12. A perusal of this case shows that unless there is an agreement between the parties which authorizes the arbitrator to make several awards, it is not competent to him to do so and that the whole award should be like a judgment complete, giving the decision of the arbitrator on all the points involved in the case. Learned Counsel for the appellant conceded before us that if the parties agreed between themselves that the arbitrators will have the power to give decisions in more than one award and then if the arbitrator gave awards seriatim, there would be nothing objectionable in that and the awards would be good. The question therefore for consideration is whether in the present case the agreement, under which Karan Singh was appointed an arbitrator, gave him powers to make several awards. We have perused the terms of the reference, and we do not think that it gives any power to the arbitrator to make more than one award. All that the agreement of reference says is that Karan Singh is appointed arbitrator and he is empowered to decide matters in dispute in any manner and the matter is left to his sense of justice. The parties agreed to accept his decision, but there are no words from which it can be gathered that the arbitrator was given a power by the parties to make more than one award. It is therefore clear to us that it was the duty of the arbitrator to decide all the points in difference between the parties and then to make his award. In the present case the arbitrator stated that he had forgotten to give his decision on some of the points and therefore it became necessary for him, after his having given one award, to give another. We do not think that this statement of the arbitrator can be accepted. Under the agreement of reference he was given powers to decide all the points in difference between the parties, He is a close relation of both the parties to the suit and his statement that he by mistake omitted to give an award in respect of the properties other than mahal Naubat Singh is clearly not correct.
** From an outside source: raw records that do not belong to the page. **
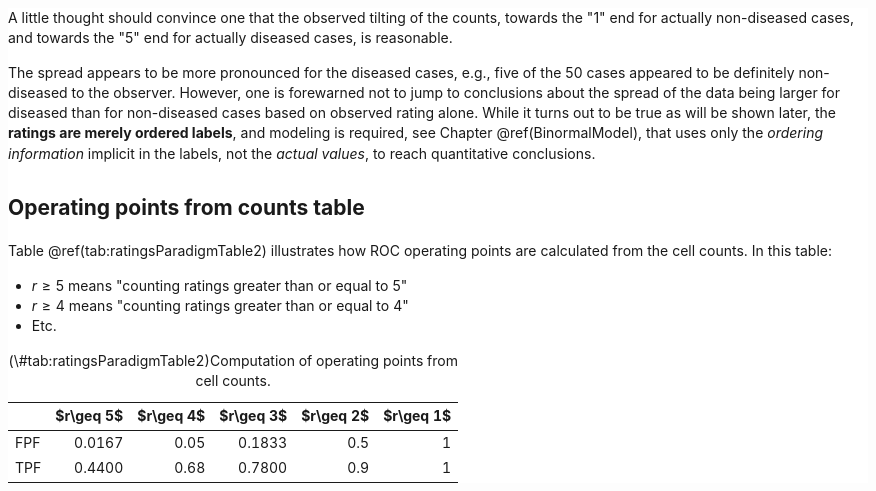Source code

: A little thought should convince one that the observed tilting of the counts, towards the "1" end for actually non-diseased cases, and towards the "5" end for actually diseased cases, is reasonable. 

The spread appears to be more pronounced for the diseased cases, e.g., five of the 50 cases appeared to be definitely non-diseased to the observer. However, one is forewarned not to jump to conclusions about the spread of the data being larger for diseased than for non-diseased cases based on observed rating alone. While it turns out to be true as will be shown later, the **ratings are merely ordered labels**, and modeling is required, see Chapter \@ref(BinormalModel), that uses only the *ordering information* implicit in the labels, not the *actual values*, to reach quantitative conclusions.

## Operating points from counts table
Table \@ref(tab:ratingsParadigmTable2) illustrates how ROC operating points are calculated from the cell counts. In this table:

* $r\geq 5$ means "counting ratings greater than or equal to 5" 
* $r\geq 4$ means "counting ratings greater than or equal to 4" 
* Etc.

<table>
<caption>(\#tab:ratingsParadigmTable2)Computation of operating points from cell counts.</caption>
 <thead>
  <tr>
   <th style="text-align:left;">   </th>
   <th style="text-align:right;"> $r\geq 5$ </th>
   <th style="text-align:right;"> $r\geq 4$ </th>
   <th style="text-align:right;"> $r\geq 3$ </th>
   <th style="text-align:right;"> $r\geq 2$ </th>
   <th style="text-align:right;"> $r\geq 1$ </th>
  </tr>
 </thead>
<tbody>
  <tr>
   <td style="text-align:left;"> FPF </td>
   <td style="text-align:right;"> 0.0167 </td>
   <td style="text-align:right;"> 0.05 </td>
   <td style="text-align:right;"> 0.1833 </td>
   <td style="text-align:right;"> 0.5 </td>
   <td style="text-align:right;"> 1 </td>
  </tr>
  <tr>
   <td style="text-align:left;"> TPF </td>
   <td style="text-align:right;"> 0.4400 </td>
   <td style="text-align:right;"> 0.68 </td>
   <td style="text-align:right;"> 0.7800 </td>
   <td style="text-align:right;"> 0.9 </td>
   <td style="text-align:right;"> 1 </td>
  </tr>
</tbody>
</table>
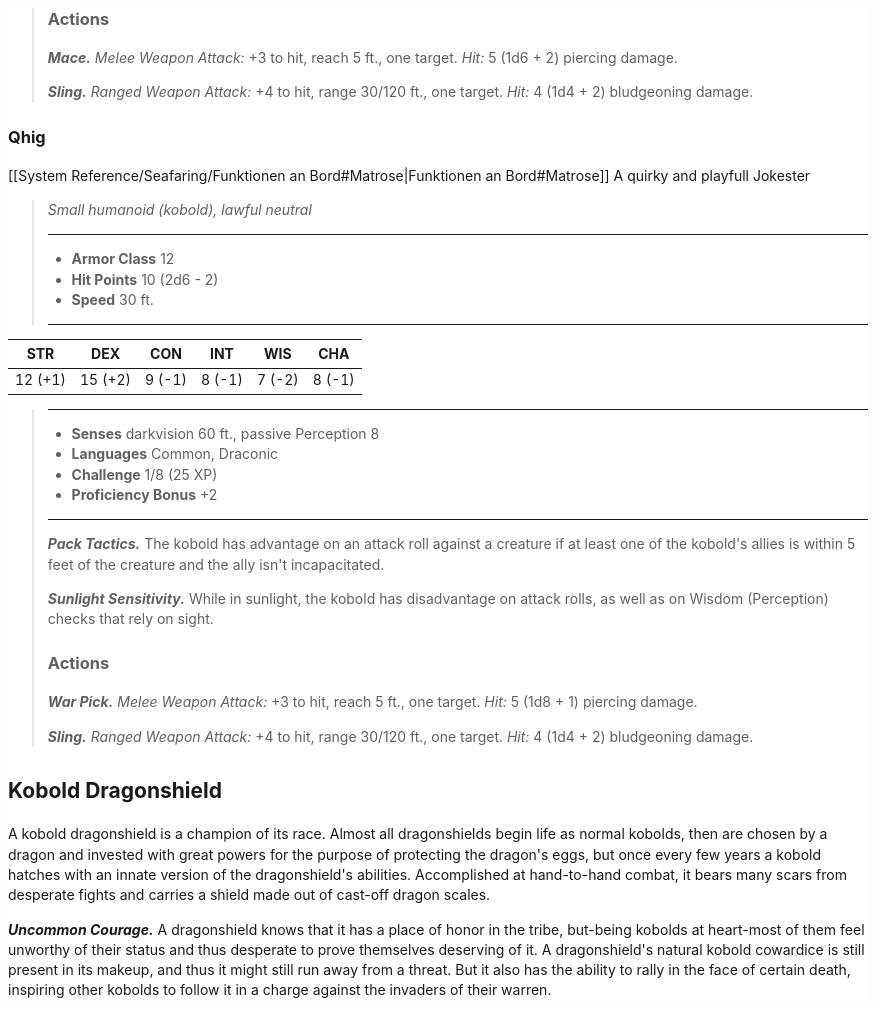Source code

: >### Actions
>***Mace.*** *Melee Weapon Attack:* +3 to hit, reach 5 ft., one target. *Hit:* 5 (1d6 + 2) piercing damage.  
>
>***Sling.*** *Ranged Weapon Attack:* +4 to hit, range 30/120 ft., one target. *Hit:* 4 (1d4 + 2) bludgeoning damage.

### Qhig
[[System Reference/Seafaring/Funktionen an Bord#Matrose|Funktionen an Bord#Matrose]]
A quirky and playfull Jokester
>*Small humanoid (kobold), lawful neutral*
>___
>- **Armor Class** 12
>- **Hit Points** 10 (2d6 - 2)
>- **Speed** 30 ft.
>___
|   STR   |   DEX   |  CON   |  INT   |  WIS   |  CHA   |
|:-------:|:-------:|:------:|:------:|:------:|:------:|
| 12 (+1) | 15 (+2) | 9 (-1) | 8 (-1) | 7 (-2) | 8 (-1) |
>___
>- **Senses** darkvision 60 ft., passive Perception 8
>- **Languages** Common, Draconic
>- **Challenge** 1/8 (25 XP)
>- **Proficiency Bonus** +2
>___
>***Pack Tactics.*** The kobold has advantage on an attack roll against a creature if at least one of the kobold's allies is within 5 feet of the creature and the ally isn't incapacitated.  
>
>***Sunlight Sensitivity.*** While in sunlight, the kobold has disadvantage on attack rolls, as well as on Wisdom (Perception) checks that rely on sight.  
>
>### Actions
>***War Pick.*** *Melee Weapon Attack:* +3 to hit, reach 5 ft., one target. *Hit:* 5 (1d8 + 1) piercing damage.  
>
>***Sling.*** *Ranged Weapon Attack:* +4 to hit, range 30/120 ft., one target. *Hit:* 4 (1d4 + 2) bludgeoning damage.

## Kobold Dragonshield
A kobold dragonshield is a champion of its race. Almost all dragonshields begin life as normal kobolds, then are chosen by a dragon and invested with great powers for the purpose of protecting the dragon's eggs, but once every few years a kobold hatches with an innate version of the dragonshield's abilities. Accomplished at hand-to-hand combat, it bears many scars from desperate fights and carries a shield made out of cast-off dragon scales.

***Uncommon Courage.***  A dragonshield knows that it has a place of honor in the tribe, but-being kobolds at heart-most of them feel unworthy of their status and thus desperate to prove themselves deserving of it. A dragonshield's natural kobold cowardice is still present in its makeup, and thus it might still run away from a threat. But it also has the ability to rally in the face of certain death, inspiring other kobolds to follow it in a charge against the invaders of their warren.
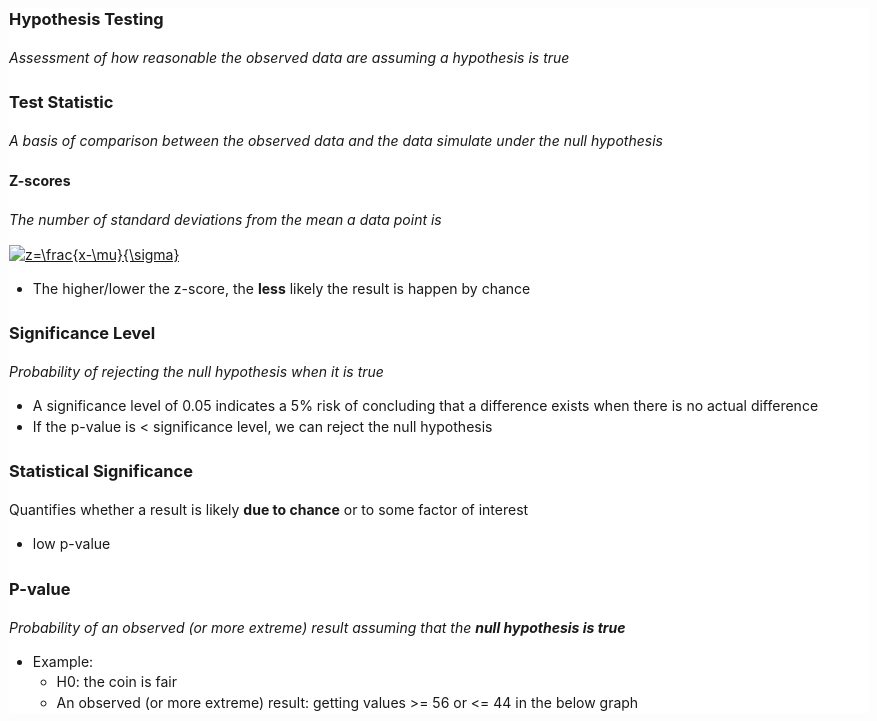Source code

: ### Hypothesis Testing
_Assessment of how reasonable the observed data are assuming a hypothesis is true_

### Test Statistic
_A basis of comparison between the observed data and the data simulate under the null hypothesis_

#### Z-scores
_The number of standard deviations from the mean a data point is_

<a href="https://www.codecogs.com/eqnedit.php?latex=\inline&space;z=\frac{x-\mu}{\sigma}" target="_blank"><img src="https://latex.codecogs.com/svg.latex?\inline&space;z=\frac{x-\mu}{\sigma}" title="z=\frac{x-\mu}{\sigma}" /></a>

- The higher/lower the z-score, the **less** likely the result is happen by chance

### Significance Level
_Probability of rejecting the null hypothesis when it is true_
- A significance level of 0.05 indicates a 5% risk of concluding that a difference exists when there is no actual difference
- If the p-value is < significance level, we can reject the null hypothesis

### Statistical Significance
Quantifies whether a result is likely **due to chance** or to some factor of interest
- low p-value

### P-value
_Probability of an observed (or more extreme) result assuming that the **null hypothesis is true**_
- Example: 
    - H0: the coin is fair
    - An observed (or more extreme) result: getting values >= 56 or <= 44 in the below graph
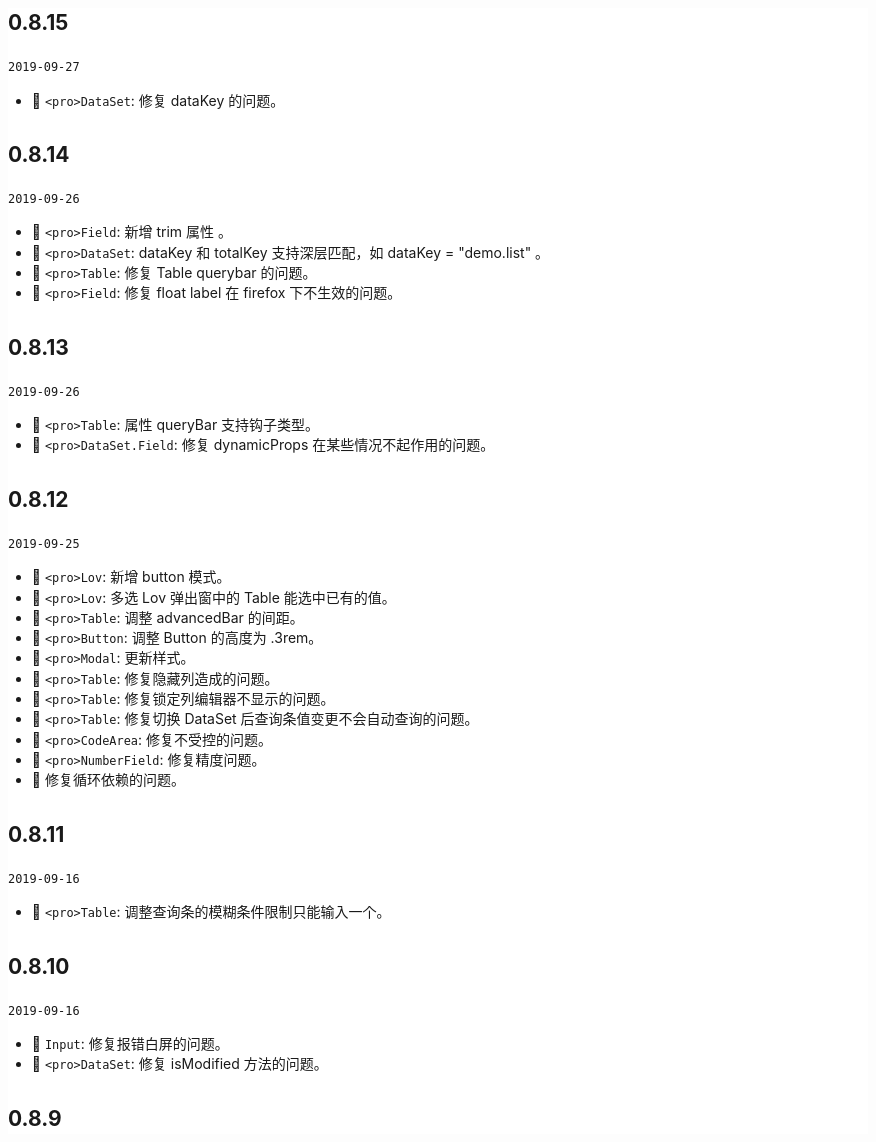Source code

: ## 0.8.15

`2019-09-27`

- 🐞 `<pro>DataSet`: 修复 dataKey 的问题。

## 0.8.14

`2019-09-26`

- 🌟 `<pro>Field`: 新增 trim 属性 。
- 🌟 `<pro>DataSet`: dataKey 和 totalKey 支持深层匹配，如 dataKey = "demo.list" 。
- 🐞 `<pro>Table`: 修复 Table querybar 的问题。
- 🐞 `<pro>Field`: 修复 float label 在 firefox 下不生效的问题。

## 0.8.13

`2019-09-26`

- 🌟 `<pro>Table`: 属性 queryBar 支持钩子类型。
- 🐞 `<pro>DataSet.Field`: 修复 dynamicProps 在某些情况不起作用的问题。

## 0.8.12

`2019-09-25`

- 🌟 `<pro>Lov`: 新增 button 模式。
- 💄 `<pro>Lov`: 多选 Lov 弹出窗中的 Table 能选中已有的值。
- 💄 `<pro>Table`: 调整 advancedBar 的间距。
- 💄 `<pro>Button`: 调整 Button 的高度为 .3rem。
- 💄 `<pro>Modal`: 更新样式。
- 🐞 `<pro>Table`: 修复隐藏列造成的问题。
- 🐞 `<pro>Table`: 修复锁定列编辑器不显示的问题。
- 🐞 `<pro>Table`: 修复切换 DataSet 后查询条值变更不会自动查询的问题。
- 🐞 `<pro>CodeArea`: 修复不受控的问题。
- 🐞 `<pro>NumberField`: 修复精度问题。
- 🐞 修复循环依赖的问题。

## 0.8.11

`2019-09-16`

- 💄 `<pro>Table`: 调整查询条的模糊条件限制只能输入一个。

## 0.8.10

`2019-09-16`

- 🐞 `Input`: 修复报错白屏的问题。
- 🐞 `<pro>DataSet`: 修复 isModified 方法的问题。

## 0.8.9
13. We accept the contention of learned Counsel for the appellant that after the arbitrator had given his first award he became functus officio and it was no longer open to him to make a second award. The result is that both the awards made by the arbitrator are in fact no awards and cannot stand. We must there, fore hold that the decision of the learned Civil Judge on this point is not correct. The result is that this appeal is allowed, the order passed by the Court below directing that a decree be passed in terms of the awards set aside and the suit of the plaintiff is dismissed with costs in both the Courts.